‘I’ll take a raincheck,” I told the kid at the cash register.That drew a blank stare. “A what?”
Ah, I thought, her generation doesn’t write cheques. She probably doesn’t know what they are.
“No,” she said. “What’s ‘rain’?”
I slapped my forehead. Of course! It really has been that long since the South Island saw precipitation. For young people rain is just a fading memory, or perhaps the stuff of dubious legend like unicorns, pay phones or walking to school unescorted.
When the skies do finally open, someone is going to have to show them how to turn on the windshield wipers, or how to unfurl an umbrella without losing an eye.
Now, some of you will accuse me of hyperbole, will point out that Victoria A) is historically one of the driest cities in Canada in the summer and B) has suffered through rainless stretches before.
Way back in July 1951, for example, things got so bad for Saanich Peninsula fruit growers that the Daily Colonist helped import a famous Prairie rainmaker named Donald S. Johnston, who arrived with a moisture-making contraption that the rival Victoria Times sneeringly described as “a 50-pound moonpowered mystery machine.”
Alas, initial enthusiasm for Johnston’s efforts gradually turned to derision, to the point that he snarled at the mocking children who dogged his heels. Even the boosterish Colonist was forced to run the headline “Sunburned Rainmaker Admits Defeat” as Johnston retreated east. I’m not making this up.
Then there was the summer of 2001 when, after the South Island experienced its driest winter in a century, the CRD’s Water Police laid down the law: no power-washing driveways, no filling swimming pools, no filling hot tubs.
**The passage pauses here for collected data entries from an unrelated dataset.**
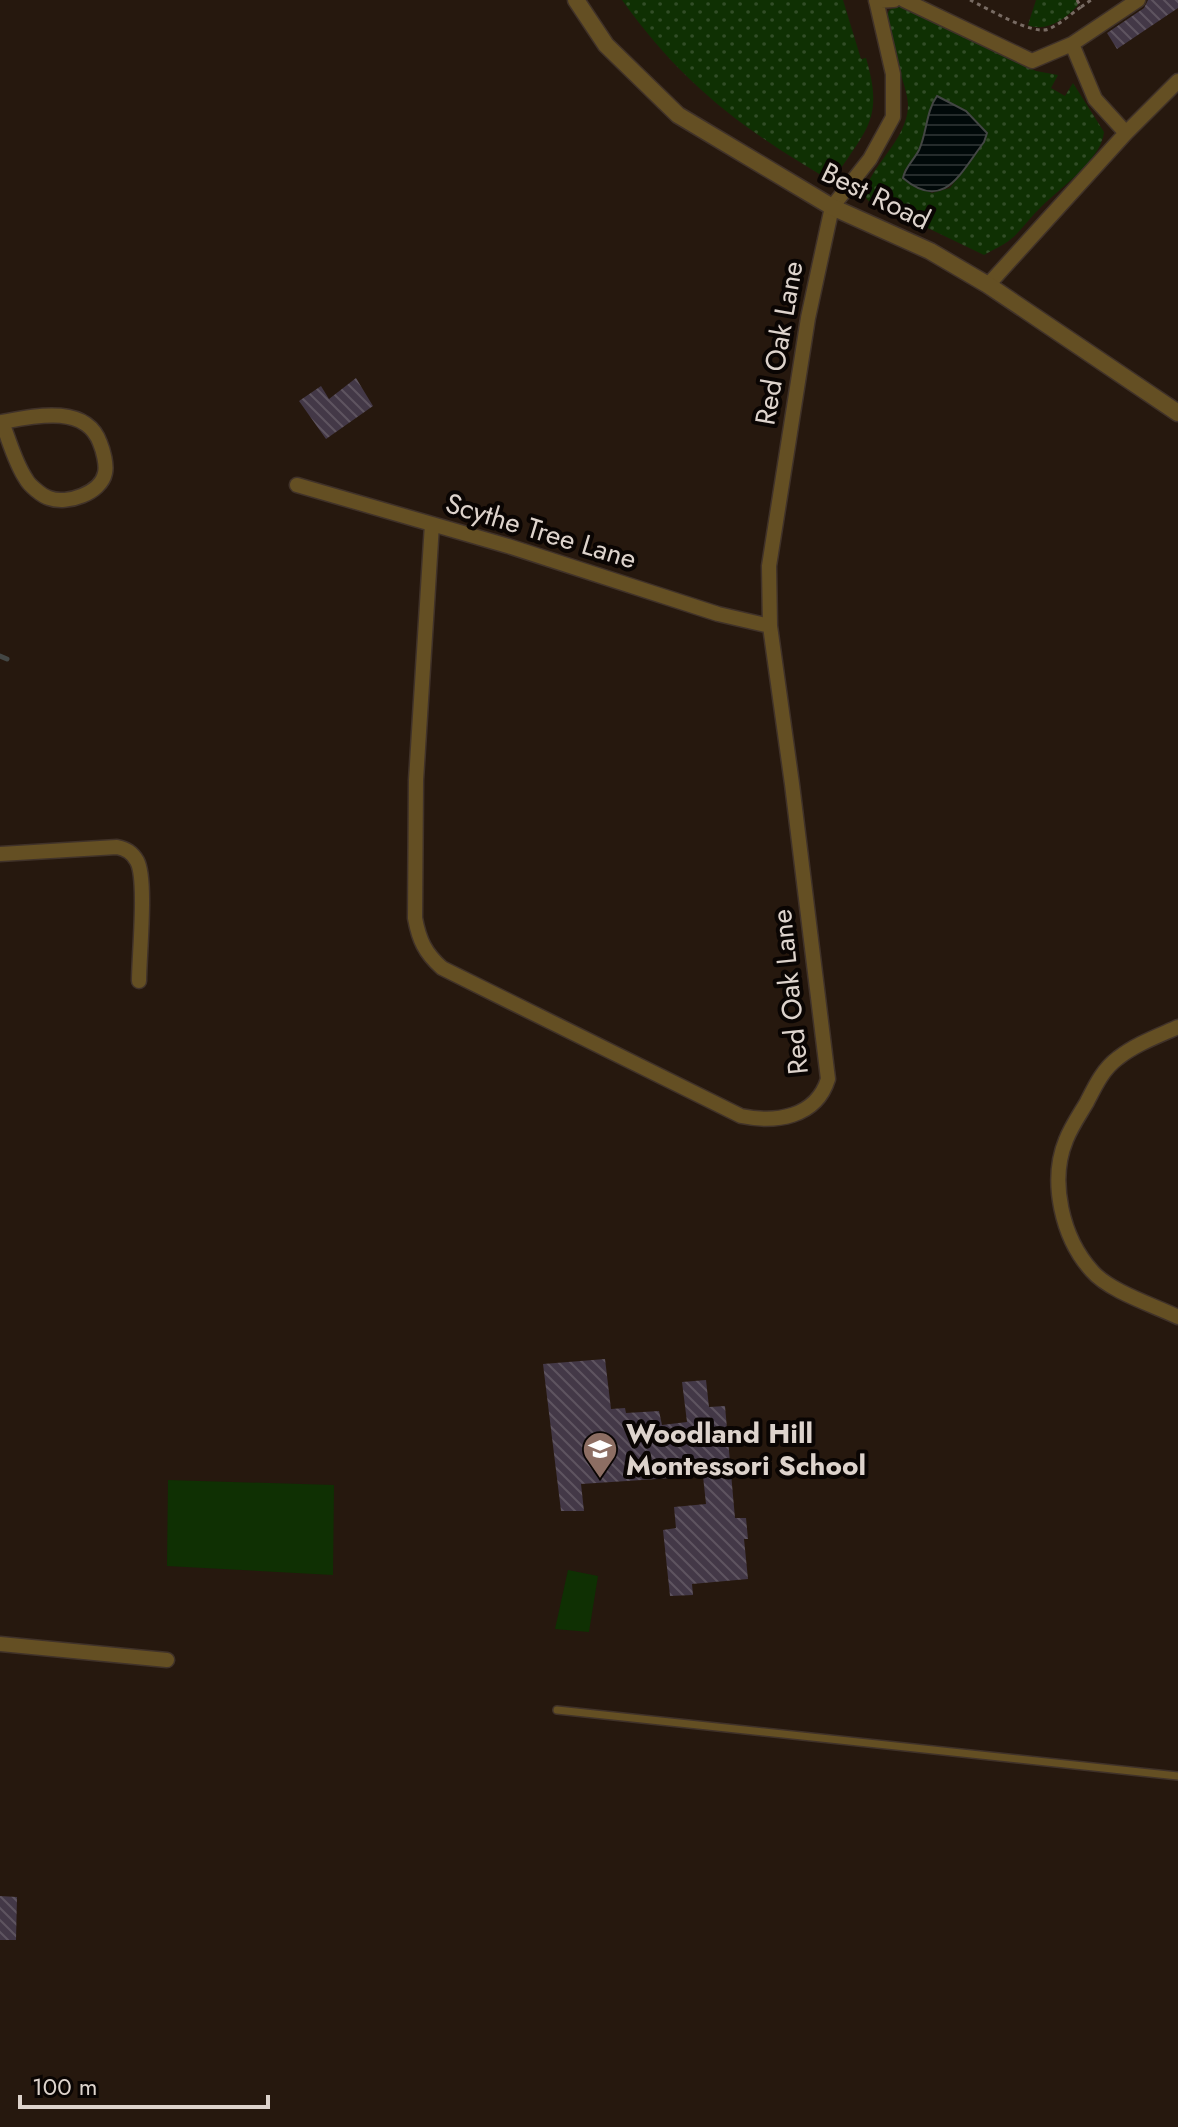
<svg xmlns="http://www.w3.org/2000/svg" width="1178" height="2127" font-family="Jost,sans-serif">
  <defs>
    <pattern id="grass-dots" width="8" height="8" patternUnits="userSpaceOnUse" patternTransform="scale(2)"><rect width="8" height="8" fill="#0f3003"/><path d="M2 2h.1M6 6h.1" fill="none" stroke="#324d27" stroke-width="1.8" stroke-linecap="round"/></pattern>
    <pattern id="water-rules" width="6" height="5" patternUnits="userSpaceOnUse" patternTransform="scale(2)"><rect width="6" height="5" fill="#010909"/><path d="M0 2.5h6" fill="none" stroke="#262c2c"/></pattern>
    <pattern id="building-back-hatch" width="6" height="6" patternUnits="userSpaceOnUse" patternTransform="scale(2)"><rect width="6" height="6" fill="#433847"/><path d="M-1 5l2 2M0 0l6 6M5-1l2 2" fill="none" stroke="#5e5460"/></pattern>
  </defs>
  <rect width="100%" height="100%" fill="#26180e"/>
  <path fill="url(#grass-dots)" fill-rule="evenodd" d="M622 0H843L861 59 866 58C883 116 869 127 837 174L829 177 821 175C737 125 680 81 622 0Z
    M1036 0H1076L1078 5C1067 18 1046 33 1028 25Z
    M898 6 1036 71 1058 75 1051 88 1065 96 1073 83 1104 132C1102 159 1059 189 1041 207 1030 217 1022 230 1011 239 1003 246 992 250 984 255L911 220 874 207 866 198C862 171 909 142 908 104 907 81 881 31 888 13 890 8 893 8 898 6ZM937 96 966 111 987 133 984 142 950 188 932 193 909 184 904 171C910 163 916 156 919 148 926 131 927 110 937 96Z"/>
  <path fill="#0f3003" d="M168 1480 334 1485 333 1575 167 1566Z
    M568 1570 598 1576 589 1632 555 1629Z"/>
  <path fill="url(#water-rules)" stroke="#434644" stroke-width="2" d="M937 96 966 111 987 133 984 142C961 172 944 213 903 178 905 167 914 160 919 150 927 133 926 111 937 96Z"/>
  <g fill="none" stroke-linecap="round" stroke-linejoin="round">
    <path stroke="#434644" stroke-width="5" d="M0 656 7 659"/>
  </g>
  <path fill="url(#building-back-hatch)" d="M1148 0H1178V8L1117 49 1107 33 1144 8Z
    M356 378 373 406 326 439 299 401 321 386 329 399Z
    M605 1359 611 1409 625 1408 626 1413 659 1411 662 1425 687 1422 682 1382 706 1380 709 1407 725 1406 735 1518H746L748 1539H744L748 1579 692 1584 693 1595 670 1596 663 1530 676 1528 674 1507 706 1504 703 1476 581 1484 584 1511H561L543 1364Z
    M0 1896 17 1897 16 1940H0Z"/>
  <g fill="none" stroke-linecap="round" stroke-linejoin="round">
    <g stroke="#403229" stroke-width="10">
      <path id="service" d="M557 1710 1178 1776"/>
    </g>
    <g stroke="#403229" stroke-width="17">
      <path id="minor" d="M904 0 1032 61 1072 44 1138 0
        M876 1 894 0
        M1072 44 1095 99 1126 133
        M988 285 1126 133 1178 81
        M0 423 2 422C34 416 86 404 100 443 103 450 107 465 105 473 101 493 67 505 49 498 42 496 29 485 26 479 15 463 9 440 2 422
        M297 485 508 546 718 614 770 626
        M432 524 416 780 415 918C419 940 425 953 442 968L741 1116C775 1123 816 1118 828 1079L792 784 770 626 769 566 808 318 832 207 870 159 893 117V74L876 0
        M0 854 117 847C126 849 132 852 137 861 147 879 139 956 139 981
        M1178 1027C1158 1036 1136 1044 1118 1058 1103 1069 1095 1086 1087 1102 1080 1114 1071 1127 1066 1140 1049 1181 1062 1238 1092 1271 1109 1291 1153 1305 1178 1317
        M0 1644 167 1660"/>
    </g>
    <g stroke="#403229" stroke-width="19">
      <path id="tertiary" d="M576 0 606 45 678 115 832 207 930 251 988 285 1178 413"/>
    </g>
    <path stroke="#786b63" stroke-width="3" stroke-dasharray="4 4" stroke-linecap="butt" d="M970 0C987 8 1033 36 1049 29 1060 24 1071 14 1081 7
      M1077 0 1081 7 1091 0"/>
    <use href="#service" stroke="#644f23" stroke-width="7"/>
    <use href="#minor" stroke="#644f23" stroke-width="14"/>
    <use href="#tertiary" stroke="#644f23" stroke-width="16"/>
  </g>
  <defs>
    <g id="school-pin" transform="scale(1.8)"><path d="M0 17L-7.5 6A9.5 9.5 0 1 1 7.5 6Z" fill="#8d6e63" stroke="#0a0503"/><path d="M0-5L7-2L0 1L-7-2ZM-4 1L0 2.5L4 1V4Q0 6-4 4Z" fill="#fff"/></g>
  </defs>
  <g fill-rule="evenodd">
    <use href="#school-pin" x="600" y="1449"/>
  </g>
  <g text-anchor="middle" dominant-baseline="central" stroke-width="8" stroke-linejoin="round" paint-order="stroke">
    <g font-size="28" fill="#ddd3cc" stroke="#0a0503">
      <text transform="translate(876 196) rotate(26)">Best Road</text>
      <text transform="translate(779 343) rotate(-80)">Red Oak Lane</text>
      <text transform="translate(541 531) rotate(17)">Scythe Tree Lane</text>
      <text transform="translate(790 992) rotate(-96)">Red Oak Lane</text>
    </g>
    <g font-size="28" font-weight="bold" fill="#ddd3cc" stroke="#0a0503" text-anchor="start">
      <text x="626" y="1433">Woodland Hill<tspan x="626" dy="32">Montessori School</tspan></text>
    </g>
  </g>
  <path d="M20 2095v12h248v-12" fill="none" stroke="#ddd3cc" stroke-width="4"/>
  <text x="32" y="2095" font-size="24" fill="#ddd3cc" stroke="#0a0503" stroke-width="6" paint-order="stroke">100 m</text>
</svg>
The City of Gasping Gardens used nonpotable water in its hanging baskets. Rec centres didn’t drain and refill their pools. Landscapers went out of business. We let our lawns go brown, and kept them that way even after the Sooke reservoir was expanded and watering restrictions were lifted in 2002.
(Note to newcomers: A well-irrigated lawn used to be a sign of good citizenship, right up there with separated recycling and a shiny car, while a brown lawn meant you married close relatives, drank Lucky for breakfast and owned a MAGA hat. No more. Victorians now treat green lawns the way city council views statues of dead prime ministers: once exhibited with pride, now a source of shame.)
The thing is, long parched periods that used to be the exception now seem to be the rule. They begin earlier than before and last longer than most White House press secretaries.
The Times Colonist was full of drought stories in 2013. And 2014. And 2015, when Victoria saw almost no rain at all from April 24 until the end of August. That was the year Mayor Phil Kent rode in the Duncan Days parade in a dust-caked convertible plastered with signs reading “Don’t Wash Me” and “Save Water.” It’s also the year drought-shaming became a thing on social media, with the hashtag #grasshole applied to those caught breaking lawn-watering rules.
That summer of 2015 is also when we first saw our usual Simpsons-blue sky turn a spooky End Of Days yellow-orange, something we initially attributed to smoke from the pot shops that sprouted on every single Victoria street corner that year, but that we soon learned was caused by forest fires in the Interior. The creepy phenomenon only lasted one day (it disappeared after I sacrificed a goat), but then wildfire smoke choked our skies again for extended periods in 2017 and 2018, leading us to assume that it will pay another long, unwelcome visit this summer, just like your in-laws.
This, we are told, is the New Normal.
The New Normal means more extreme weather, more years in which the rivers run low, the fish suffer, farmers suffer and you start worrying about forest fires in March. It’s a world in which the desiccated marijuana plant from your backyard tumbleweeds across the cracked earth of Beacon Hill Park, and in which Ed Bain no longer relies on Environment Canada for his forecasts, just cracks open the Bible and reads from the Old Testament instead: famine, locusts, plagues of frogs.
I don’t want to believe in the New Normal, but the signs aren’t good. This month, the province gave Vancouver Island and the Gulf Islands a Level 3 drought rating normally not seen until July or August. Water in the Cowichan River is so low that volunteers have been moving trapped fish by hand. Parksville blames droughts for the death of red cedars in its parks.
We’ll take a raincheck on the New Normal, please.